Hedge fund manager Amaranth Advisors LLC recently had to liquidate positions after being hit with heavy investor redemptions sparked by the fund's $6.4 billion in energy losses, causing the fund to wind down.
Citadel was founded in 1990 by Kenneth Griffin, 38, president and chief executive.
Its two main funds have posted annualized net returns of over 20 percent per year for many years, putting it in a pantheon of top-performing hedge fund groups, although some strategies, notably energy and credit trading, suffered losses in 2005, according to offering documents.
The "multi-strategy" funds use many different trading strategies across the globe, including merger arbitrage, distressed debt, credit derivatives, energy assets, reinsurance and others.
Citadel said in offering documents that the proceeds of the debt offering "will enhance the stability of the funds' capital base," since funds cannot be withdrawn by investors during redemption periods, as is typical for hedge fund investors.
Currently, 56 percent of the existing capital in its two main funds can be withdrawn at the end of any quarter, and all of the capital is potentially subject to withdrawal within three years.
The note offering prompted some speculation that Citadel may be preparing to close its funds to outside investors, a move that would be similar to that of Renaissance Technologies' highly successful Medallion Fund, which gave back $7 billion of outside investor capital in recent years.
By closing to outside investors, the fund could retain all profits for its partners, rather than paying out 80 percent of profits to investors, as is typical for hedge fund groups.
"For a lot of hedge funds, that's the ultimate goal," said a senior hedge fund analyst at a multibillion dollar hedge fund, who asked for anonymity. "If you are that good, closing to outside investors makes it that much better for you."

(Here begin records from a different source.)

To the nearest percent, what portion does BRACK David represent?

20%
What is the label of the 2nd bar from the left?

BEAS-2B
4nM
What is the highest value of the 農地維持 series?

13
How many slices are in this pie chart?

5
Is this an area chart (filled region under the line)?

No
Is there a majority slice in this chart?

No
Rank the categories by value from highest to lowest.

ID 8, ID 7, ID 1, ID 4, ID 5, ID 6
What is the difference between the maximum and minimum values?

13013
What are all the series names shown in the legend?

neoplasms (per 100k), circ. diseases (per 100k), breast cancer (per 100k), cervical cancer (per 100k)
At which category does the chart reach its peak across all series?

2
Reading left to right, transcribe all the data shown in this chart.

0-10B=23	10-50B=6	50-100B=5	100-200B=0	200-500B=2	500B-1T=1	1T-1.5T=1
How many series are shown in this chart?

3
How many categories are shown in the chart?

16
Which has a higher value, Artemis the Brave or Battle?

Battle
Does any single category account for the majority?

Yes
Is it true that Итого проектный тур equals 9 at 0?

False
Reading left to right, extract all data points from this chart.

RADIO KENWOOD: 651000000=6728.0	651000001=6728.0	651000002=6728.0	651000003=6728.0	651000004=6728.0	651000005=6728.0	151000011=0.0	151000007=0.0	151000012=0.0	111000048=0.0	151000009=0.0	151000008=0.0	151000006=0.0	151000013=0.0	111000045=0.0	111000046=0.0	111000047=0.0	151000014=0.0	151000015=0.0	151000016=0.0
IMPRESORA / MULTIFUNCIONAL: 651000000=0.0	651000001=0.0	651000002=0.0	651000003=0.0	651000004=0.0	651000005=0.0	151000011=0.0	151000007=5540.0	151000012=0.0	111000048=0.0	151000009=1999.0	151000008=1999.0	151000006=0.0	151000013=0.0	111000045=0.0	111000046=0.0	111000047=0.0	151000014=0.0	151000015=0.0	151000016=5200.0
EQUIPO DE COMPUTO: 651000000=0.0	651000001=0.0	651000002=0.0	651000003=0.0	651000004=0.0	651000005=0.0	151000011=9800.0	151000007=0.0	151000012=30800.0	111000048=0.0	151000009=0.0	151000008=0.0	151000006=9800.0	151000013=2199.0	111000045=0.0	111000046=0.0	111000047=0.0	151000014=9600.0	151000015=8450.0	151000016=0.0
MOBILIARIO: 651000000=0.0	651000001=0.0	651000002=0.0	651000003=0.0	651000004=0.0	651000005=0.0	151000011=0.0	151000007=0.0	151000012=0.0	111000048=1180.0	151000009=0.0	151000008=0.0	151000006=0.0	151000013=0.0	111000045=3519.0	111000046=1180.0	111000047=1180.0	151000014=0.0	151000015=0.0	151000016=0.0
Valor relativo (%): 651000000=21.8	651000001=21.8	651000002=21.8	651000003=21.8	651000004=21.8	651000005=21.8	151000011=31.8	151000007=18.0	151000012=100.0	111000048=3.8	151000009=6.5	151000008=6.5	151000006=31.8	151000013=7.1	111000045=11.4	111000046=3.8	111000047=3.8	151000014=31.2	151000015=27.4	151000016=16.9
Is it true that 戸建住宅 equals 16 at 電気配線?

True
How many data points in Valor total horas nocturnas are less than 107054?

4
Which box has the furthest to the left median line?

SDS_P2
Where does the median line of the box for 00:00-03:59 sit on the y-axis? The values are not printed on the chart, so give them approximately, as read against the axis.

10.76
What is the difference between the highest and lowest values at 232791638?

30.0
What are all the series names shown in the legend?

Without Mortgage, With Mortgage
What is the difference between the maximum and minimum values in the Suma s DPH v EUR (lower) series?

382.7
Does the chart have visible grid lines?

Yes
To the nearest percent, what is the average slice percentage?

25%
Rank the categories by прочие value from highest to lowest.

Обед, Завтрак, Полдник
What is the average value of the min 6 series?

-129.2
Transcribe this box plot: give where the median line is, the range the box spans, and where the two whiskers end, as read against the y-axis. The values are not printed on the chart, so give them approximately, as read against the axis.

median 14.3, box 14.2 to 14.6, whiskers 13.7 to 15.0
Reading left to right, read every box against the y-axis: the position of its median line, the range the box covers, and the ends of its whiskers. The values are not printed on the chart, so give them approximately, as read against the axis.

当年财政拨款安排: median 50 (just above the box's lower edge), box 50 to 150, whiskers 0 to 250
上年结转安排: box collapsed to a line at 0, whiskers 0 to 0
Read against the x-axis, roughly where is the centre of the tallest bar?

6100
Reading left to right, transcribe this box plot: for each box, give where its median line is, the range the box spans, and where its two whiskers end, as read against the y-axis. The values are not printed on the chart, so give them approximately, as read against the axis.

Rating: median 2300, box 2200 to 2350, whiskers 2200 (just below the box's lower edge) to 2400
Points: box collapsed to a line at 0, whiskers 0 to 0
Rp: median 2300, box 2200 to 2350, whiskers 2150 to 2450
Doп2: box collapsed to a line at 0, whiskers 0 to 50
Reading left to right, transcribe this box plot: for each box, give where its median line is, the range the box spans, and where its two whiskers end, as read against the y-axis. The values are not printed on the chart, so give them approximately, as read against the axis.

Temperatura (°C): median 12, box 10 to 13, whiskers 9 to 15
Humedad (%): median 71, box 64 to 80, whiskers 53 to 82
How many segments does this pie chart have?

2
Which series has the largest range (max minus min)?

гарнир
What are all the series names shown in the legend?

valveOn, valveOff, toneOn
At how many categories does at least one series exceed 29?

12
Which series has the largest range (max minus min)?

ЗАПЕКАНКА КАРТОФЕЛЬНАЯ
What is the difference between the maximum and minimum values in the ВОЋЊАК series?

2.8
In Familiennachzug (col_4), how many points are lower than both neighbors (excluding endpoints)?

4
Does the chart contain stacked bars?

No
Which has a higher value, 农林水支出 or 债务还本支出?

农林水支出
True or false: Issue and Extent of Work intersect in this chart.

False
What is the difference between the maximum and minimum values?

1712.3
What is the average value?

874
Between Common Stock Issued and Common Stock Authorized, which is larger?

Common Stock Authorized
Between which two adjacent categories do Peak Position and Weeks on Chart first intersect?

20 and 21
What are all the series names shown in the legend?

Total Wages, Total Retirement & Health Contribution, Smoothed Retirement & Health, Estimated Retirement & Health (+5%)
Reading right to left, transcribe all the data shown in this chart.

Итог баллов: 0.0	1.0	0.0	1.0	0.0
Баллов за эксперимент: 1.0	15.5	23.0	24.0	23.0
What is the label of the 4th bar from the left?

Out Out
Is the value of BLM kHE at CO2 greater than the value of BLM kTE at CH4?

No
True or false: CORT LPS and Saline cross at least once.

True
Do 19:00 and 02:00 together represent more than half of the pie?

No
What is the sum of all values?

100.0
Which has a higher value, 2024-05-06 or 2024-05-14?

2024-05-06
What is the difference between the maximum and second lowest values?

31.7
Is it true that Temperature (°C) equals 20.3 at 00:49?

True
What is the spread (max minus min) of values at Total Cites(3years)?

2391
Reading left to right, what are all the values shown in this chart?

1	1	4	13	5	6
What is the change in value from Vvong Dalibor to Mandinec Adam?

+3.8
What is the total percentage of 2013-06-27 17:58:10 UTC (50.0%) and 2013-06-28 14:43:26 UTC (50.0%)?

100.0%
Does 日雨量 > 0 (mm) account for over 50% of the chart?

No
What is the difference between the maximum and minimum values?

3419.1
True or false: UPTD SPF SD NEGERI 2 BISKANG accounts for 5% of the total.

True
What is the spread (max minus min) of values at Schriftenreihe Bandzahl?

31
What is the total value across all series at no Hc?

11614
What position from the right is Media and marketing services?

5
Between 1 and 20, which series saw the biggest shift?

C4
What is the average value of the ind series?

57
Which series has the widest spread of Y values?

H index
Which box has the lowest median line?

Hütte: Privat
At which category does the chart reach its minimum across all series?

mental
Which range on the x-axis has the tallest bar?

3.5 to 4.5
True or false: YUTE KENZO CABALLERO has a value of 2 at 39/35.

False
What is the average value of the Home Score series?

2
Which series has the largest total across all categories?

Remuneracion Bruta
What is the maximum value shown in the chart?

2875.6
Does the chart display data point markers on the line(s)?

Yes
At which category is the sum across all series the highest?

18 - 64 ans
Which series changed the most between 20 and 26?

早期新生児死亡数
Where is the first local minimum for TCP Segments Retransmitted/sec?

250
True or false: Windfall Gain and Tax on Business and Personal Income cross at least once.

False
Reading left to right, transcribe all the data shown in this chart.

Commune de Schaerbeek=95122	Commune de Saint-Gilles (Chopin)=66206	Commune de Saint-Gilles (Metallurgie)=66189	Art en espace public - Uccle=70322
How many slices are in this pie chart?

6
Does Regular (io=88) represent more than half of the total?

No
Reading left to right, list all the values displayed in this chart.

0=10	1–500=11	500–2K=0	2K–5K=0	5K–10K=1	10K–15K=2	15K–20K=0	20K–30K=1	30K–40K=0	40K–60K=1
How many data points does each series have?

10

The notes will be issued under a "medium term note program," which allows Citadel to sell debt in one or more pieces up to $2 billion in total, with maturities of nine months or more. The first debt sale, expected next week, will be five-year senior unsecured notes, market sources said.
"It's long-term funding, which is actually a very beneficial thing for a hedge fund like Citadel," said S&P's Koelsch. "The capital they usually hold is subject to redemption provisions, so it provides a certain amount of stability for their whole funding structure."
A spokesman for Citadel did not return phone calls seeking comment.
The notes will be issued by Citadel Finance Ltd., a unit of Citadel's two main funds, Kensington Global Strategies Fund Ltd. and Wellington LLC. Goldman Sachs <GS.N> and Lehman Brothers <LEH.N> are the placement agents for the notes.
Despite a long record of double-digit returns, the funds are selling debt at what some investors believe is the top of the investment cycle.
"I certainly have a healthy amount of skepticism, just with respect to where we are in the cycle from a big picture perspective," said Robert Bishop, portfolio manager for Seneca Capital Management in San Francisco.
The $9.5 billion Kensington fund returned 20.74 percent annually in the 8-3/4 years ended Sept. 30, while the $3.26 billion Wellington fund returned 23.64 percent over that period, according to the Citadel offering documents.
S&P rates the notes "BBB," the second-lowest investment grade, while Fitch Ratings expects to rate them one notch higher at "BBB-plus."